WORK REQUEST: Would you please copy every line below that includes the string "test"?

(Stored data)
━━━━

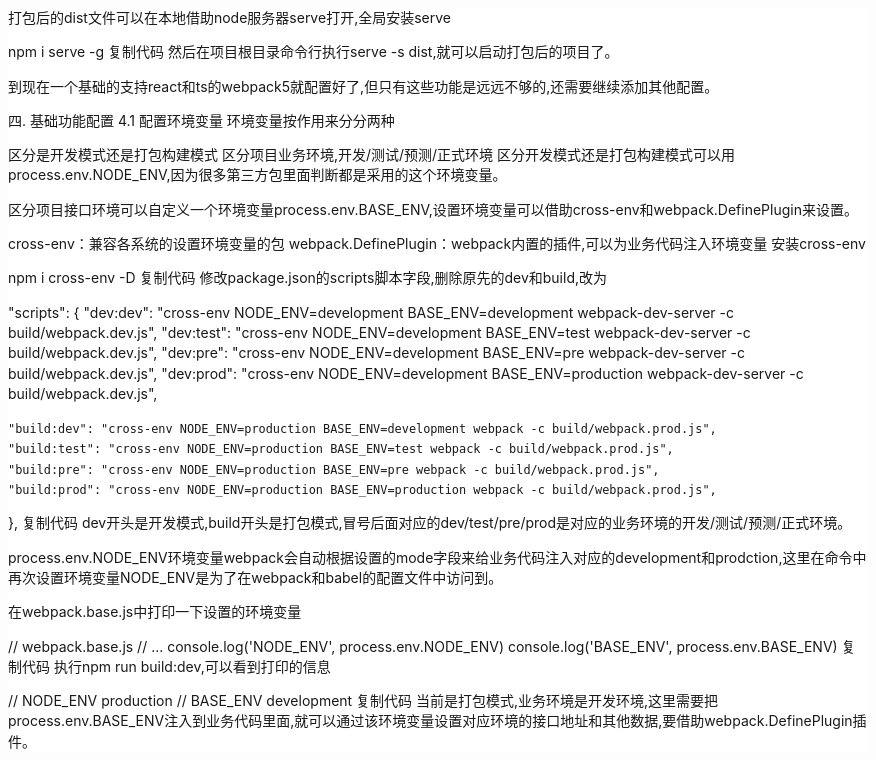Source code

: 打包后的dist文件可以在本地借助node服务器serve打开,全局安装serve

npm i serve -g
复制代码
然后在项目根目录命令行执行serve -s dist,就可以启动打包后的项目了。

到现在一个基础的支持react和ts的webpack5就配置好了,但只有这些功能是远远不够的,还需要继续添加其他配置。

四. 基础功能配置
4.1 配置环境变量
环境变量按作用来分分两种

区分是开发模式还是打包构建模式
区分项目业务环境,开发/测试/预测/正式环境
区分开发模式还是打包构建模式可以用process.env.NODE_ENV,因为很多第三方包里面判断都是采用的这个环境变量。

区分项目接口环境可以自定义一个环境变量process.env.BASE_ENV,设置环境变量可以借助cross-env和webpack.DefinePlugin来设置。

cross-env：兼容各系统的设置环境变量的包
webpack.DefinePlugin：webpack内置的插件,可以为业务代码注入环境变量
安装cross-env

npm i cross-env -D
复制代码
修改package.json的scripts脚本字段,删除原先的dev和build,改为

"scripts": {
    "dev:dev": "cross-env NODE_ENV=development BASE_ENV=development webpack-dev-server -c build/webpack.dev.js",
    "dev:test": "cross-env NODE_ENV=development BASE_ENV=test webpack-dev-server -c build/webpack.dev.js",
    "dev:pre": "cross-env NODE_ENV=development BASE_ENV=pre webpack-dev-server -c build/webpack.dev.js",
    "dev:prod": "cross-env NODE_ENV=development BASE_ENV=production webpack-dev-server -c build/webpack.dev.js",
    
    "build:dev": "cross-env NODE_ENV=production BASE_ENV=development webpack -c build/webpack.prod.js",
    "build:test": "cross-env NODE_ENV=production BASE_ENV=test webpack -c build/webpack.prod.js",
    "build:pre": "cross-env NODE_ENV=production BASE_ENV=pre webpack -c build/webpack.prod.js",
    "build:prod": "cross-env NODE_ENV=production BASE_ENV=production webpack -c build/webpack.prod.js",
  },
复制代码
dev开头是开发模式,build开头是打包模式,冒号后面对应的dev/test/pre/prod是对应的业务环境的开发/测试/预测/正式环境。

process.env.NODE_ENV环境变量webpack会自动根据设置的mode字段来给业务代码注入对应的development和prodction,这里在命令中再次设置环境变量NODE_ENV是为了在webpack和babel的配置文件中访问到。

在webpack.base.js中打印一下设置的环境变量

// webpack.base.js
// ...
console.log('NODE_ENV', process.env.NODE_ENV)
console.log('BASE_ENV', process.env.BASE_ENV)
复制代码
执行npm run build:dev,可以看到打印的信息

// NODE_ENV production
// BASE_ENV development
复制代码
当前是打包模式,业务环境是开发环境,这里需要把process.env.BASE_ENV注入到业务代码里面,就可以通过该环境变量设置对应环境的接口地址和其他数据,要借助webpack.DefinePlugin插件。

━━━━

SOLUTION:
    "dev:test": "cross-env NODE_ENV=development BASE_ENV=test webpack-dev-server -c build/webpack.dev.js",
    "build:test": "cross-env NODE_ENV=production BASE_ENV=test webpack -c build/webpack.prod.js",
dev开头是开发模式,build开头是打包模式,冒号后面对应的dev/test/pre/prod是对应的业务环境的开发/测试/预测/正式环境。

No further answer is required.